His miniseries Staircase (2004) was notable.
Lestrade was born in Mirande, Gers, in southwestern France. He studied law and journalism in Paris. He has drawn from these to inform making film documentaries that scrutinize the mechanisms of society, particularly justice systems.
After college, Lestrade started working in journalism.
In 1992 Lestrade started making documentaries. He won an Oscar for Best Documentary Feature for his ninth film, Murder on a Sunday Morning (2001). It was about the Brenton Butler case in Jacksonville, Florida in which a 15-year-old African-American youth was wrongfully arrested and tried for murder of a woman tourist. He was acquitted.
Several months later, another suspect was investigated and prosecuted law enforcement. A jury convicted him for murder of Mary Stephens. Evidence included his fingerprint on her handbag, which had been recovered.
Lestrade is also known for his limited series The Staircase (2004), about the murder trial of author Michael Peterson of Durham, North Carolina.

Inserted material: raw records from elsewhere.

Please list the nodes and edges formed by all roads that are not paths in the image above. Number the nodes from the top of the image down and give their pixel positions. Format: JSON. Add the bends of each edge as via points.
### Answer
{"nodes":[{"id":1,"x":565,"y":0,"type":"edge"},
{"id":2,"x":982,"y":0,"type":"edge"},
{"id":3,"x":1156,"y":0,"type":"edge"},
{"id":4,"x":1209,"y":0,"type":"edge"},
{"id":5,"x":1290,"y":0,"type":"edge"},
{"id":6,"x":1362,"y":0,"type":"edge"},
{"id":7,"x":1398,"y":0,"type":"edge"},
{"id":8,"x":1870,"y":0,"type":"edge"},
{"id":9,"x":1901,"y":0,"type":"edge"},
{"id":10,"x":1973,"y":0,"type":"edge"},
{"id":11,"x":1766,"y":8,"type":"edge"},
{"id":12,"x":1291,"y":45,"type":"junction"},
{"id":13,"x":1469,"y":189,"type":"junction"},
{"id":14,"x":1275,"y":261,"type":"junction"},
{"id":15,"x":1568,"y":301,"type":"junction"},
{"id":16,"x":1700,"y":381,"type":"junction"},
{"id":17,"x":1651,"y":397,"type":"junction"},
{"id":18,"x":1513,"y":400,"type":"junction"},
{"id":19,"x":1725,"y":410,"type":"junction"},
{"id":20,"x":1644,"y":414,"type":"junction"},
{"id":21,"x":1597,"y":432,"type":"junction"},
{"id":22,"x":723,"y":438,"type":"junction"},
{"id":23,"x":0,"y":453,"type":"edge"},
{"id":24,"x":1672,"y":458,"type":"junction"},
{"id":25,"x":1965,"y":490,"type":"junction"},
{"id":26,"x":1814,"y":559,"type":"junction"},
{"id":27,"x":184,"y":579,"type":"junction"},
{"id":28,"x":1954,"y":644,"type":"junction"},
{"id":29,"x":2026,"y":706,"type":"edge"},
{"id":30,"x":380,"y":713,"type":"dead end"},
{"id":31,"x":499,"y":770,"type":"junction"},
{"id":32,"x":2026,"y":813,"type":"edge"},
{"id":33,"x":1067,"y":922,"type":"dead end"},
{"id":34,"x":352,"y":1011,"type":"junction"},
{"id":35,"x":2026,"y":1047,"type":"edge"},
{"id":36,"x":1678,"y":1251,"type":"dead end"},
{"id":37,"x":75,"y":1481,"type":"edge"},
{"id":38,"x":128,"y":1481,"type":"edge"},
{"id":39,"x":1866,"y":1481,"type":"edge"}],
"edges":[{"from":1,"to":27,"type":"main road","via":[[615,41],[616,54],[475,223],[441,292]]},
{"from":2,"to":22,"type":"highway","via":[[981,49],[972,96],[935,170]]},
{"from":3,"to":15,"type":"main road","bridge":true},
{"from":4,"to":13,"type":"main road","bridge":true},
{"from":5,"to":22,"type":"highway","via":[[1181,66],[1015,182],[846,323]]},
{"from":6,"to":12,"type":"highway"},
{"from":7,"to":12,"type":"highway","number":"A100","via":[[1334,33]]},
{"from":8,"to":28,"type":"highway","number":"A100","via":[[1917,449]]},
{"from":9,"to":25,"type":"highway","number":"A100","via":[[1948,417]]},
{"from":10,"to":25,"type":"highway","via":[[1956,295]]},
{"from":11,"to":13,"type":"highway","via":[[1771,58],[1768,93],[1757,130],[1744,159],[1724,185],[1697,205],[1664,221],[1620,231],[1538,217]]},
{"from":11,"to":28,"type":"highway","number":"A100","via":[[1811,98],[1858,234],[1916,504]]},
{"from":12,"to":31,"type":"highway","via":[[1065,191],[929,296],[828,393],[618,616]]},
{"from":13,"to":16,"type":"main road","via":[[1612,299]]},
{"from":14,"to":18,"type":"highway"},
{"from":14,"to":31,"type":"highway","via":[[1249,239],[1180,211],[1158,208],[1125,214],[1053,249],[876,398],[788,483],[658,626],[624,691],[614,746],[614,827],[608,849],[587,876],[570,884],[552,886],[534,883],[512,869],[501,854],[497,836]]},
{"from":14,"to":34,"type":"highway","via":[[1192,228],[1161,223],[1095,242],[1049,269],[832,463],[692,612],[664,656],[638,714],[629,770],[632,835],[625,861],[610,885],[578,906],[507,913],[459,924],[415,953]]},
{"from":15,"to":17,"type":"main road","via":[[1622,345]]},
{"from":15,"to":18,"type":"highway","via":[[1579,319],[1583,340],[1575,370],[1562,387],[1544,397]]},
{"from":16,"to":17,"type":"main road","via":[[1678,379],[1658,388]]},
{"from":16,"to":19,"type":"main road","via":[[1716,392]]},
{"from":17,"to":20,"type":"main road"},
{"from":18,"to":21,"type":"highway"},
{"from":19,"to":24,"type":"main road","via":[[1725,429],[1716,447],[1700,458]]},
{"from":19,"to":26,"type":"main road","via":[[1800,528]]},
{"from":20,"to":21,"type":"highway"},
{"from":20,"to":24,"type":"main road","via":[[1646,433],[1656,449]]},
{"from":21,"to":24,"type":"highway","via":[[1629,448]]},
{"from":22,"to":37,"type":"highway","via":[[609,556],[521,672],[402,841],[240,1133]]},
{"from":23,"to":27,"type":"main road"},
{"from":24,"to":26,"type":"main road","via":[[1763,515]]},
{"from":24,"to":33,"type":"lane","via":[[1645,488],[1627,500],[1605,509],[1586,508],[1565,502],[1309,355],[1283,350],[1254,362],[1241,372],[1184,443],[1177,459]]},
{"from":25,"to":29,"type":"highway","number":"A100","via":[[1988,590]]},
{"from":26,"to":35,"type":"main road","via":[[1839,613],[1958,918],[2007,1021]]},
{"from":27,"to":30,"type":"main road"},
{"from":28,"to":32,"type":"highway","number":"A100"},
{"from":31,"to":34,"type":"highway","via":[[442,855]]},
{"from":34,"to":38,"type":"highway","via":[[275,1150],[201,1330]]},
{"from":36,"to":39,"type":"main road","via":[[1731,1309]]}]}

He was charged with killing his wife Kathleen.
Lestrade is an executive producer for the TV series Sin City Law (2007), which has been shown on the Sundance Channel in the US.
His dramatic miniseries Laetitia (2020), based on the murder case of Laetitia Perrais of Nantes, France, was first aired on French TV in 2020. It aired on HBO and HBO Max in late August 2021.
While most of his documentaries were in English, in 2023, he directed the six-part true crime series Sambre - Anatomy of a Crime, which was produced in French.